Thanks for your remarks, they are very valuable. To be sincere, during our last team meeting we had a discussion about multiple communication channels that we provide, pros and cons, and agreed we will be working on improving the situation here - meaning, making the information easier to reach.

The idea behind having two blogs (or two well distinguishable blog post categories) is basically to provide safe space for both developers and end users, and to involve the latter group more, but you are right, it increses the number of communication channels further. We will be thinking about it more, will probably also post on it separately on the (still single) blog. :-)

Thanks again for your input, keep it coming!

I would support keeping it simple, i.e. not splitting, but perhaps some rethinking around categories would help deliver an easy route for people to select the 'Technical Talk' or the 'Managers Meanderings' or the 'Sales Speak' etc, if you get my drift.

Also I would encourage keeping posts on topic - e.g. not seeking input on whether to split the blog at the end of a long posting on another topic ;-)

pete davis : [i]fuzion[/i] : advocacy + strategy + communication


Got the point on categorisation - makes sense to me.

And for the "keeping posts on topic" - heh, touche. :-) This is just a small reconnaissance on the topic that will get a whole blog post on its own, and it's early birds input gathering for *careful* readers. ;-)

I just wanted to add that the other potential (cool) use of soft credits is to better manage households. Dave and I talked about this a little at the last CiviCamp but basically it is hard to track a household and the total money coming from, let's say, a husband and wife. Especially, if they are split as individual records and have different levels of engagement with the organization. Soft credits will allow you to track that the wife gave the money, but maybe also give soft credit to the husband so that you know to not appeal the husband because the wife (household member) gave money. You know what I mean? I need to think through some more specific use cases but I think overall this is a great feature!
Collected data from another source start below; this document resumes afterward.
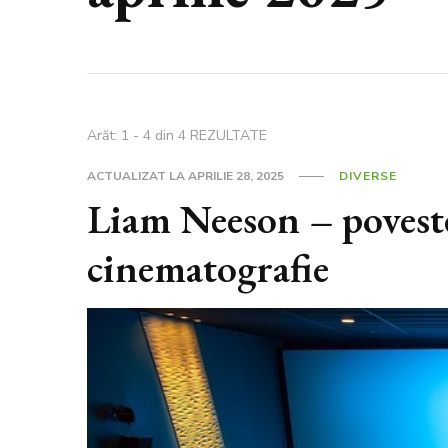
Arăt: 1 - 4 din 4 REZULTATE
ACTUALIZAT LA
APRILIE 28, 2025
DIVERSE
Liam Neeson – poveste
cinematografie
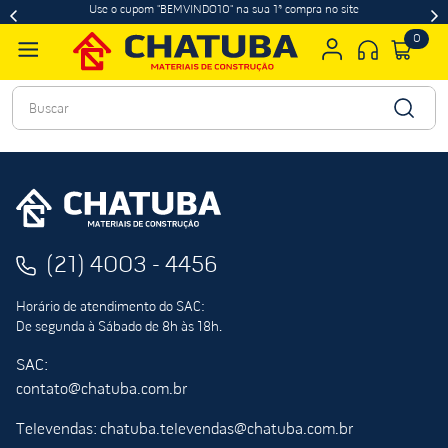
Use o cupom "BEMVINDO10" na sua 1ª compra no site
0
Buscar
(21) 4003 - 4456
Horário de atendimento do SAC:
De segunda à Sábado de 8h às 18h.
SAC:
contato@chatuba.com.br
Televendas: chatuba.televendas@chatuba.com.br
p.s. regarding the blog, I'm fine with just keeping it to one. Event though I'm not a developer at DharmaTech, when there are technical blog posts, i just ignore them :)

I also think that would be a good use of soft credits. However, we are in the process of migrating all of our household records over to individual records for simplicity and accuracy. (hint, a plea for a convert to individual record utility and vv).

Its too hard to manage duplicates across entity types, and the system tends to default to creating individual when it establishes a record based on events or actions (e.g. donations). We wanted to use HH as a roll-up mechanism for individuals for the sort of things that you describe- and for correspondence (e.g mailing lists), but since we rely so much on email (and don't really mail anything anymore), it is not as critical that we do that.

I love the PCPs and CiviCRM.


One question I hope is easy to answer: is there a way to show in the User Menu, once a user has logged in - a link to their PCP campaign pages?


We'd like to give them a link back so they could use the tell-a-friend, as well as check on the campaign's performance.